Dissonance of another sort is present between the strand of photographs which, as I’ve mentioned in an early post on the series, borrow the clothes (temporal anomalies aside) of popular fantasy and folk horror, and the strand of linoprints that depict various points from England’s radical political history. I plan for this particular dissonant relationship to phase-shift into something more harmonious, like two rhythms slowly falling into the same time-signature.
I feel like I will be dealing with several seemingly contradictory forces in this series because I’m trying to set out a vision of a radical future England which, harking back to my post on Fisher and capitalist realism, is almost impossible to imagine. And sometimes the only way to express something like that is to present multiple images and let the vision emerge from the space between them.
One good thing is that I will now have more time to work on the series. As of May 1st I will be going part-time in my day-job — from 5 to 3 days a week — which should hopefully give me a huge boost in time, energy, and mental space for my artwork. I recognise that I’m lucky to be able to afford to do this - many artists, writers, and musicians don’t have this option. But I still need to sell more of my artwork on my online shop to compensate for my reduced pro-rata salary.

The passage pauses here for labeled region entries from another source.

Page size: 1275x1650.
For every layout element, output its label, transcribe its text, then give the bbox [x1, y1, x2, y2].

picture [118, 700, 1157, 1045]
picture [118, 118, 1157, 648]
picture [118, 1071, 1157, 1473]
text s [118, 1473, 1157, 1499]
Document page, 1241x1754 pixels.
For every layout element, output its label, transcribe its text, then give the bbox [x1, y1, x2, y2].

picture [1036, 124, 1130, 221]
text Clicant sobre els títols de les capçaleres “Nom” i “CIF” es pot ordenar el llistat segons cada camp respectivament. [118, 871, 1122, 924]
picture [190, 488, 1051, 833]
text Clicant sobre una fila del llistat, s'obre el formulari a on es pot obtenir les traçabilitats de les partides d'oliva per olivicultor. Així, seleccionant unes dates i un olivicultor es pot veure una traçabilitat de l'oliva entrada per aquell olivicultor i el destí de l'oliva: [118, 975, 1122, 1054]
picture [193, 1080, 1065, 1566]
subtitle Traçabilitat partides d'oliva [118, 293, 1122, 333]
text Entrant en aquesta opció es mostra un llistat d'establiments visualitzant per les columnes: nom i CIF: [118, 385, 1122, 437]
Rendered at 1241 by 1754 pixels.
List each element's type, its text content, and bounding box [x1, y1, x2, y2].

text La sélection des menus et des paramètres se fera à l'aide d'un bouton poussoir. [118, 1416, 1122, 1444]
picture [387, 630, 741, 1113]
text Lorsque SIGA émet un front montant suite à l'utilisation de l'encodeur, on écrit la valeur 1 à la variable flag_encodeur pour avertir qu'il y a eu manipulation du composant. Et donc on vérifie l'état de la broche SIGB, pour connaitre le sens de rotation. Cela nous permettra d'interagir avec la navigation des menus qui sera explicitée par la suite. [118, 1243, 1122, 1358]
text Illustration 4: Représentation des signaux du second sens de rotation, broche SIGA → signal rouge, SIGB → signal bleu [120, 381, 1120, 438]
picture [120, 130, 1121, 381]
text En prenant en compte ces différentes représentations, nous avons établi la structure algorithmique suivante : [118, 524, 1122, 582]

So while I prepare for a much-welcome tectonic shift in my work/life balance, here’s a list of Acid Renaissance pieces that I need to start work on, or finish work on:
- When Adam Delved and Eve Span (linoprint)
- The Children of Winter (drawing)
- The Common Wealth of England (undecided)
- The Dream Eaters (photo or drawing or linoprint, or all 3)
- One Star Awake (video)
- The Fen Witch (linoprint or drawings)
- A Haunting of Roses (undecided)
I’m afraid that this has been a somewhat disjointed post - I hope to return to something a bit more structured very soon.